Dans le chapitre intitulé « Désir de l’Autre, désir de l’analyste » Roland Chemama travaille un point fondamental en s’attaquant à un point théorique et pratique particulièrement délicat; il fait la part de ce qui dans le désir d’un analyste peut inhiber le désir de son patient. Il parle des conditions selon lesquelles le désir de l’analyste devient agent de désaliénation, reprenant versus psychanalyste, le débat concernant l’aspect heuristique mais aussi négatif du transfert. Le désir du sujet se forme partir du désir de l’Autre mais il est  également inhibé par ce désir de l’Autre qui est aussi (cf. l’analyse d’Hamlet page 146) ce qui ouvre la possibilité d’agir. A propos du désir de l’analyste, il nous est rappelé que de manière éminemment paradoxale, Lacan a pu écrire dans son séminaire sur l’acte psychanalytique: « c’est du fantasme du psychanalyste, à savoir de ce qu’il y a de plus opaque, de plus fermé de plus autiste dans sa parole, que vient le choc d’où se dégèle chez l’analysant la parole.
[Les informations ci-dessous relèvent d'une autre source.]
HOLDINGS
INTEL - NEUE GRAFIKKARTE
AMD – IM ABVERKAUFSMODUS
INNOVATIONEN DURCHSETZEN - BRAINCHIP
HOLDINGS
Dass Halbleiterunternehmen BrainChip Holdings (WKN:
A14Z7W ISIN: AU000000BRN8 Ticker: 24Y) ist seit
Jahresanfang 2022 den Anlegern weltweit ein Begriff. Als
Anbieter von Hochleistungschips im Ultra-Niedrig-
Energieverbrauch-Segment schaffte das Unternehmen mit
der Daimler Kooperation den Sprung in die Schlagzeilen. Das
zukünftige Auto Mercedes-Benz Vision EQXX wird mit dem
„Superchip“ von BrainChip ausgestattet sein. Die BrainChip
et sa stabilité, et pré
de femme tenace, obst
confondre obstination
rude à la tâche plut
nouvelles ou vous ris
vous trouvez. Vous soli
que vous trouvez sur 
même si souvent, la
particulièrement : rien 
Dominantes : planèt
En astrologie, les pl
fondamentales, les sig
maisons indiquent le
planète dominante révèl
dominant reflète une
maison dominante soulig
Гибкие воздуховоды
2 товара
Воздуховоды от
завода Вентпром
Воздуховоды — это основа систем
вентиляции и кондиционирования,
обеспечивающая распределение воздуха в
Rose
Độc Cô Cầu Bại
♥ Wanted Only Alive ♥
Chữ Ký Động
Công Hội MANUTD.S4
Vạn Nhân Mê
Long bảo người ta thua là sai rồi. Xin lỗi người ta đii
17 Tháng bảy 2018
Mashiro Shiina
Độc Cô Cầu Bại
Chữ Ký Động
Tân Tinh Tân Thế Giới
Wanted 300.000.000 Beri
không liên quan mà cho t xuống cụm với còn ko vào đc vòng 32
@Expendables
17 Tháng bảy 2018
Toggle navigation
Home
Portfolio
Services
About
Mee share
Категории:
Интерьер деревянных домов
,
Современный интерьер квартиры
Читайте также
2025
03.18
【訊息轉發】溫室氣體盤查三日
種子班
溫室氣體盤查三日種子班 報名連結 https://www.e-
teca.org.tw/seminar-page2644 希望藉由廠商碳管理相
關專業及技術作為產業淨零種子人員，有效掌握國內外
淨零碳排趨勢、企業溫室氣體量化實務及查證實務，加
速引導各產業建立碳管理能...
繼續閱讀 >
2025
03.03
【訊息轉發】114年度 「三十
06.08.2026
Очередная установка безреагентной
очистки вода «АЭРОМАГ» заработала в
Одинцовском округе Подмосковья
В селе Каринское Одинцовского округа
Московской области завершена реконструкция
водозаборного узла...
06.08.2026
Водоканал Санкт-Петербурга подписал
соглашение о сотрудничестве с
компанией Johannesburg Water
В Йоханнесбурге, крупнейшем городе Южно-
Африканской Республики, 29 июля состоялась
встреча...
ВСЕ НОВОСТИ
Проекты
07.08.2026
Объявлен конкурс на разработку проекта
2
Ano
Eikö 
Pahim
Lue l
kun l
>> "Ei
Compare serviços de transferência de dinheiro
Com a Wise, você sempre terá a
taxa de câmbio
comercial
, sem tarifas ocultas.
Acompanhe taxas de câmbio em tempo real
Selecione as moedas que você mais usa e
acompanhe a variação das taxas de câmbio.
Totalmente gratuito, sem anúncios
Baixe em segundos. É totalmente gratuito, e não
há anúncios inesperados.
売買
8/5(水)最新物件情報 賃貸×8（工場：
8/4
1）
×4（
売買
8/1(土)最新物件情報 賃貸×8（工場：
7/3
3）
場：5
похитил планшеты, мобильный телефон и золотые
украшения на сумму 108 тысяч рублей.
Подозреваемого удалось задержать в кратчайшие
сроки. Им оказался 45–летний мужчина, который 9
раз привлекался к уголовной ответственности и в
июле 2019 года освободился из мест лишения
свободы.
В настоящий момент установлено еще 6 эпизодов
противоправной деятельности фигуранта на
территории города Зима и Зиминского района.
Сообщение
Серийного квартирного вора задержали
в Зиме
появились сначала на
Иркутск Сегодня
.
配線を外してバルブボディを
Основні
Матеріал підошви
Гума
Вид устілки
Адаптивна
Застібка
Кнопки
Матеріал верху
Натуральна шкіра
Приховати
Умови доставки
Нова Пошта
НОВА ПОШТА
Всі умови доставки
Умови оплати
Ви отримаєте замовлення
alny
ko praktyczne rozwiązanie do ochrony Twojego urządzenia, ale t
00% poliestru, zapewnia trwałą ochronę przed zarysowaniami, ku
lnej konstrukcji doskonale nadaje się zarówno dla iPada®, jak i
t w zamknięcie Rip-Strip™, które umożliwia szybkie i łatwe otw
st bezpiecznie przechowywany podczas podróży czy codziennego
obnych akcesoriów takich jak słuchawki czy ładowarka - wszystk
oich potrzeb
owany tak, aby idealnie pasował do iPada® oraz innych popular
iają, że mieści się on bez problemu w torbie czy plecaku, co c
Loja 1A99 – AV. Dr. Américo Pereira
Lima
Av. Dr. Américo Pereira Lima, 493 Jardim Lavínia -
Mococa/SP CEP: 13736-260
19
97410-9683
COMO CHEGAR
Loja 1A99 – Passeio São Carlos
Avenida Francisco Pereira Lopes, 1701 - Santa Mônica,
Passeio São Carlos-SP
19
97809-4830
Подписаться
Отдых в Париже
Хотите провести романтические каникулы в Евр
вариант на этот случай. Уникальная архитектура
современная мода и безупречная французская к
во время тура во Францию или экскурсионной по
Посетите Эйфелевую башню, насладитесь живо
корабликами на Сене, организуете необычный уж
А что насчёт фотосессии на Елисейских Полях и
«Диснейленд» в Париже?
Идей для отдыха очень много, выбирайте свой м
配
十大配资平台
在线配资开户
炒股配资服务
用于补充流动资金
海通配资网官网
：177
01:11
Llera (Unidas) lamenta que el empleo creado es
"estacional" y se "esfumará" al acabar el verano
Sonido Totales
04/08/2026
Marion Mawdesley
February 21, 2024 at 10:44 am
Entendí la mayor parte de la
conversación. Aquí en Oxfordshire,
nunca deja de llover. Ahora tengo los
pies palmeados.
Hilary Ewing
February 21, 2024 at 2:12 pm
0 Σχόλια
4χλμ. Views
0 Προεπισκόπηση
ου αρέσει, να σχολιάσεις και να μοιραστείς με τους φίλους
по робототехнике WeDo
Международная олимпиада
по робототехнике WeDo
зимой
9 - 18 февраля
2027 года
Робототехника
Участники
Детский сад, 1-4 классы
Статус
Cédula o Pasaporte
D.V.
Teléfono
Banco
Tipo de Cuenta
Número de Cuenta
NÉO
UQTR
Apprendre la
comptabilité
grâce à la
Roland Chemama dilue la densité énigmatique de l’assertion de Lacan en avançant que c’est parce qu’il est tu, que le fantasme de l’analyste, bien loin d’être annulé est d’autant plus présent, qu’il vient produire un choc qui dégèlerait la parole de l’analysant.
Cet ouvrage à tiroir nous ouvre bien des portes mais les auteurs nous laissent entendre qu’ils sont loin d’en avoir toutes les clefs, et c’est avec « L’analyste en question » qu’ils concluent humblement leur audacieux propos. Sans être une religion, cette discipline qui n’est ni tout à fait une science ni tout à fait un art, donne lieu à un métier qui ne peut se passer ni de chapelles, ni de références à des textes fondateurs, même si l’on peut souhaiter qu’il n’en naisse pas de dogmes. Bien que chacun sur le métier sans cesse remette son ouvrage, nul analyste ne peut exercer sans s’appuyer sur les auteurs qui l’ont inspiré de leur voix, qui lui ont enseigné par leurs textes, qui l’ont enrichi de leur expérience. Bernard Vandermersh avance que parler au nom d’un maitre dont est cité le nom et sur qui je transfère n’est pas indemne de toute croyance et que cela laisse apparaître un impensable. Sous leur nom il y a ce qu’il nomme « un trou inéliminable »
Il n’en reste pas moins que cet ouvrage qui éclaircit nombre de points cruciaux pour les praticiens avertis de la psychanalyse, constitue un outil remarquable pour tous ses apprentis.